Critique : She Will

Veronica part en convalescence dans la campagne écossaise avec sa jeune infirmière, Desi, après avoir subie une double mastectomie. Les deux femmes développent un lien particulier, alors que des forces mystérieuses amènent Veronica à s’interroger sur ses traumatismes passés et comment les venger.

She Will
Royaume-Uni, 2021
De Charlotte Colbert

Durée : 1h35

Sortie : 30/11/2022

Note :

L’ANGE DE LA VENGEANCE

C’est dans un décor inattendu que nous rencontrons les deux héroïnes de She Will : un confortable wagon de train au luxe et aux dorures d’antan, tout droit sorti d’un vieux roman britannique. Victoria, dame d’un certain âge à l’élégance sèche et au visage anguleux de marâtre est accompagnée de Desi, sa jeune assistante qui lève les yeux au ciel dans le dos de sa pénible patronne. Ces archétypes paraissent délicieusement familier et pourtant, sans que l’on s’en rende encore compte, nous sommes comme les protagonistes : en partance vers une destination inconnue. Par la fenêtre, le coin d’Ecosse glacé que traverse leur train (et où furent brûlées les dernières sorcières, dit-on) ressemblerait en effet davantage à la Transylvanie ou à une Europe moyenâgeuse et sauvage.
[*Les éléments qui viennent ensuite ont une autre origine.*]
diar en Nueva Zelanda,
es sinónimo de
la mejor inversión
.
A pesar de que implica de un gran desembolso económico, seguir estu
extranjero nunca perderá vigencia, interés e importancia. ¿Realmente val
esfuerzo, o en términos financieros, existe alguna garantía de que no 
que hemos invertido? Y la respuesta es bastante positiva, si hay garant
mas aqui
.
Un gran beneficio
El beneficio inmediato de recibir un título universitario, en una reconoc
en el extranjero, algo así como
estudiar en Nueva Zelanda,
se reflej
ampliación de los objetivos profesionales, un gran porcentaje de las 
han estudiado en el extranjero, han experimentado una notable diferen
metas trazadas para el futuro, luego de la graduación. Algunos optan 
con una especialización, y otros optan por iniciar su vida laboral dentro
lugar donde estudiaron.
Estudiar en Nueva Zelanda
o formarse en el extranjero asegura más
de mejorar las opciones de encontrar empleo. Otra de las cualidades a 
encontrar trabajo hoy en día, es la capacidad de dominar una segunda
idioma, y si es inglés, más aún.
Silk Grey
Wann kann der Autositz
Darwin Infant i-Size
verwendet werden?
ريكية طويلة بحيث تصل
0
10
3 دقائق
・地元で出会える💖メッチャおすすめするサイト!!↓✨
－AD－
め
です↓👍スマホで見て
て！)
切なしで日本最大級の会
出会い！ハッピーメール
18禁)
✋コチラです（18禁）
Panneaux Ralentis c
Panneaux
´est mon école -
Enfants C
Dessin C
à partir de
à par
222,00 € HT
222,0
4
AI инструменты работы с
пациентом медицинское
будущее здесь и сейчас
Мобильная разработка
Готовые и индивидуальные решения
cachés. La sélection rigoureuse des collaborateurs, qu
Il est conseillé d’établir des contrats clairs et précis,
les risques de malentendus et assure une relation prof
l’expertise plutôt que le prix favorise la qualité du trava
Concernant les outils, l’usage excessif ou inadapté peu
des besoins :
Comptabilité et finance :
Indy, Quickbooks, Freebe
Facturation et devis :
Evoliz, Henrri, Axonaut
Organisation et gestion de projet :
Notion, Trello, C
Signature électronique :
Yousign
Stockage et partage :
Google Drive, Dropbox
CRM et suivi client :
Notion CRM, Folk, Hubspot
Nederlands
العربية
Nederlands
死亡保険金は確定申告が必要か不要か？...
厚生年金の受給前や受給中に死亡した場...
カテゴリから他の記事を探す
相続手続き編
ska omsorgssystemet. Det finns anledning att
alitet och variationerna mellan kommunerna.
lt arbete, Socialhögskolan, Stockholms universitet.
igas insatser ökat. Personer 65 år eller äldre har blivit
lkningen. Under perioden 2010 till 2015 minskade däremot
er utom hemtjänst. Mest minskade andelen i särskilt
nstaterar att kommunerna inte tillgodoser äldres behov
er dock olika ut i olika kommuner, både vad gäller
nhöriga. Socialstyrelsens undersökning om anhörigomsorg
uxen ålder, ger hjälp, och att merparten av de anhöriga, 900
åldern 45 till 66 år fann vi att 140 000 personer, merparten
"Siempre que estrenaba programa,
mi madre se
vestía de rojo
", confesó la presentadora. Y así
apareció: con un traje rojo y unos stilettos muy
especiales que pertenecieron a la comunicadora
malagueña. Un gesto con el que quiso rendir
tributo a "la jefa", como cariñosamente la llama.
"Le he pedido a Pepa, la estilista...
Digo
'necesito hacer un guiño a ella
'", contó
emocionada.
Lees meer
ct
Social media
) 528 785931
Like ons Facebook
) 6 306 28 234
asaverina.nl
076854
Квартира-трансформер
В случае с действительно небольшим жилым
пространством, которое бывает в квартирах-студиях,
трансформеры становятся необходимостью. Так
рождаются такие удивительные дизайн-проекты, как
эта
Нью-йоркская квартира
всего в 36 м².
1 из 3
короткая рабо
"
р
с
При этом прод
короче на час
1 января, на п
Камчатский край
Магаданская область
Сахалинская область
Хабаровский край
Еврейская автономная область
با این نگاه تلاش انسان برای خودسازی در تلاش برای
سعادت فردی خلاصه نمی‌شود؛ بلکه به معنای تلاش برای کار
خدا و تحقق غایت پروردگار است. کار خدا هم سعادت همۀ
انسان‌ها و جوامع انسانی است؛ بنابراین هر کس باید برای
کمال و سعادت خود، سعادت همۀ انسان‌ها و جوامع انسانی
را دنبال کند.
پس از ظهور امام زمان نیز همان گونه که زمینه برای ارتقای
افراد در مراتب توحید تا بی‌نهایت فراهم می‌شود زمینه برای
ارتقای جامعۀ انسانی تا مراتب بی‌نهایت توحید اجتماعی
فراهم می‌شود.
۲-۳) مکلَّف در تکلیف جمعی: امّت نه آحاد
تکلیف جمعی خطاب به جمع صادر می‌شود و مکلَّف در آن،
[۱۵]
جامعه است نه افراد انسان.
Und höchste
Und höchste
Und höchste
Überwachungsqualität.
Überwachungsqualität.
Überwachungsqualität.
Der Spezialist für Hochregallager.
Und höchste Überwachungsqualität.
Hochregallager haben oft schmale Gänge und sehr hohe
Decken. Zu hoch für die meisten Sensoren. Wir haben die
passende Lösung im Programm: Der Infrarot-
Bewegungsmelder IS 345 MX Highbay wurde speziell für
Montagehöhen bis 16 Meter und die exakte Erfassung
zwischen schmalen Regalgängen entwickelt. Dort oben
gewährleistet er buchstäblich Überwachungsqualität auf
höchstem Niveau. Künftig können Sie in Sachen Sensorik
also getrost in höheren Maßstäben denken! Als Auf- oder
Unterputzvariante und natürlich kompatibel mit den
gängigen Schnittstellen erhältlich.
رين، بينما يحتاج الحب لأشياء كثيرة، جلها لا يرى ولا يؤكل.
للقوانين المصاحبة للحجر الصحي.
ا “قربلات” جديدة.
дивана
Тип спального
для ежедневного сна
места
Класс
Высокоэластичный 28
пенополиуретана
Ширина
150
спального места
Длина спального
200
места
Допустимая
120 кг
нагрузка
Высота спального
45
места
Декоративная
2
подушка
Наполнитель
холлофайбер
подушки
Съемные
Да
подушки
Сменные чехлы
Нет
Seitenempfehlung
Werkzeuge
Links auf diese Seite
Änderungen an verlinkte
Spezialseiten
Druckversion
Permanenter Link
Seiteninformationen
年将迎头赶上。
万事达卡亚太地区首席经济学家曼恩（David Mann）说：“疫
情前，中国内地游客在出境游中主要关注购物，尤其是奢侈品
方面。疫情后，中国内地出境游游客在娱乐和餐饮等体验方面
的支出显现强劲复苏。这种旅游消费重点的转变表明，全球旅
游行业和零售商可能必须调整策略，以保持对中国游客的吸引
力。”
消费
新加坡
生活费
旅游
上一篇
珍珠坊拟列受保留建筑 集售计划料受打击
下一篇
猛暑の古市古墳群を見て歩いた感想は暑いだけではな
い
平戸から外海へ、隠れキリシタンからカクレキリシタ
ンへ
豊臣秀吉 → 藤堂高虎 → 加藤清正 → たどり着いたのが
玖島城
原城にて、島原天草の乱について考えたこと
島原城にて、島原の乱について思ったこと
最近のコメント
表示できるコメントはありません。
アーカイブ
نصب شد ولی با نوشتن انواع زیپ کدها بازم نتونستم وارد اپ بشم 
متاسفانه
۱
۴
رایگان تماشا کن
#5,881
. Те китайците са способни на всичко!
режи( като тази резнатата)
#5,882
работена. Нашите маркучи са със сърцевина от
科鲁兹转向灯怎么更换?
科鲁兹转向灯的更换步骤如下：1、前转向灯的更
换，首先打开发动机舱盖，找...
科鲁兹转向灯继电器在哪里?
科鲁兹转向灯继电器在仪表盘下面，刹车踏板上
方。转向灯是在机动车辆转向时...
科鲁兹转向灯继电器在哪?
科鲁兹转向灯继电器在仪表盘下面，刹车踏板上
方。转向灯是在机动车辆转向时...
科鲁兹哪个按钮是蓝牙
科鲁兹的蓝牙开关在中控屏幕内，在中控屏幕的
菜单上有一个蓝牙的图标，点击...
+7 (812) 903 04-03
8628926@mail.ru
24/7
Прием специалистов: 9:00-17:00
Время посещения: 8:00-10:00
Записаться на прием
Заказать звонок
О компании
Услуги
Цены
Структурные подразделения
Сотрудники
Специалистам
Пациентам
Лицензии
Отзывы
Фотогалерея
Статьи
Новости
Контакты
En arrivant au manoir reculé où elle est venue faire une retraite, Victoria se demande dans quelle guêpier elle a accepté de se fourrer. A notre tour, on se demande alors également devant quelle sorte de film nous nous trouvons exactement. Loin d’être une frustration, ce questionnement est au contraire une très excitante promesse. La réalisatrice Charlotte Colbert (lire notre entretien) et sa coscénariste Kitty Percy semblent nous demander à quelle famille du cinéma fantastique les personnages qu’elle nous propose devraient appartenir selon nous : film de sorcière, de secte, de séquestration, etc… ? Jonglant avec les registres, She Will est un film intelligent mais bien trop classe pour se complaire dans la roublardise. Difficile à réduire à un simple pitch (ce qui est une qualité), son scénario déploie jusqu’au bout un étonnant éventail de niveaux de lecture.

Dans sa jeunesse, Victoria fut une actrice prometteuse et la muse/nymphette d’un cinéaste devenu culte. Elle était particulièrement jeune, il profitait de l’impunité de son aura artistique. Pas besoin de chercher très loin des parallèles avec la vie réelle. A l’heure ou le cinéaste en question (interprété par Malcolm McDowell) s’apprête à recevoir une énième fois les honneurs de sa profession, à l’heure où les images de Victoria jeune viennent refaire surface dans les journaux télé, cette dernière entend remonter à la surface la voix du passé.

Avant de passer à la réalisation (et de glaner le prix du meilleur premier film à Locarno), Charlotte Colbert travaillait déjà comme artiste plasticienne. L’une de ses œuvres les plus connues était une recréation en vidéo d’un nu féminin peint par Lucian Freud. En changeant de média et et animant son modèle, Colbert déjouait le status quo du regard masculin : la femme objet s’éveillait pour regarder le spectateur droit dans les yeux. L’effet saisissant est similaire ici. Après Freud, Colbert ne craint pas de faire des clins d’œil à d’autres maitres (on pense au Kubrick de Shining et au Lars Von Trier d’Antichrist) pour mieux y superposer ce qui leur manquait : une voix féminine, la voix de toutes les femmes qui ont été utilisées, maltraitées, violées ou plongées dans l’oubli par le club de mecs du cinéma mondial.

Le titre de She Will peut se lire à la fois comme une promesse et comme une menace. De fait, la question que pose la réalisatrice est « faut-il davantage craindre les sorcières ou ceux qui les brûlent ? ». Inquiétant plus que vraiment terrifiant, mais aussi porté par un esprit vengeur galvanisant, She Will peut se voir à la fois comme un pur film fantastique et un commentaire sur le cinéma fantastique (et son rapport ambigu à la terreur féminine). Entre les lignes, c’est un peu l’histoire d’une actrice qui viendrait traverser les époques, les registres cinématographiques et même les œuvres des grands maîtres pour arriver jusqu’à nous et faire entendre sa voix. Un très impressionnant programme.